Installation#

KLIFF requires:

  • Python 3.6 or newer.

  • A C++ compiler that supports C++11.

KLIFF#

The easiest way to install KLIFF is using a package manager, do either

$ conda intall -c conda-forge kliff

or

$ pip install kliff

Alternatively, you can install from source:

$ git clone https://github.com/openkim/kliff
$ pip install ./kliff

Other dependencies#

KIM Models#

KLIFF is built on top of KIM to fit physics-motivated potentials archived on OpenKIM. To get KLIFF work with OpenKIM models, kim-api and kimpy, and openkim-models are needed.

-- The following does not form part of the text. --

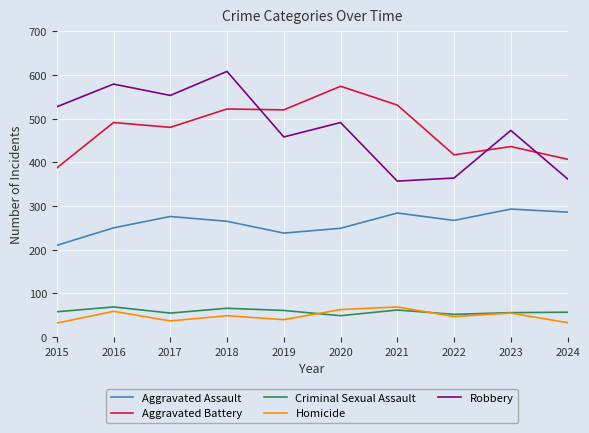

At which label does Robbery reach its peak?

2018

The easiest way to install them is via conda:

$ conda install -c conda-forge kim-api kimpy openkim-models

Note

After installation, you can do $ kim-api-collections-management list. If you see a list of directories where the KIM model drivers and models are placed, then you are good to go. Otherwise, you may forget to set up the PATH and bash completions, which can be achieved by (assuming you are using Bash): $ source path/to/the/kim/library/bin/kim-api-activate. See the kim-api documentation for more information.

Warning

The conda approach should work for most systems, but not all (e.g. Mac with Apple Chip). Refer to https://openkim.org/doc/usage/obtaining-models for other installing instructions (e.g. from source).

PyTorch#

For machine learning potentials, KLIFF takes advantage of PyTorch to build neural network models and conduct the training. So if you want to train neural network potentials, PyTorch needs to be installed. Please follow the instructions given on the official PyTorch website to install it.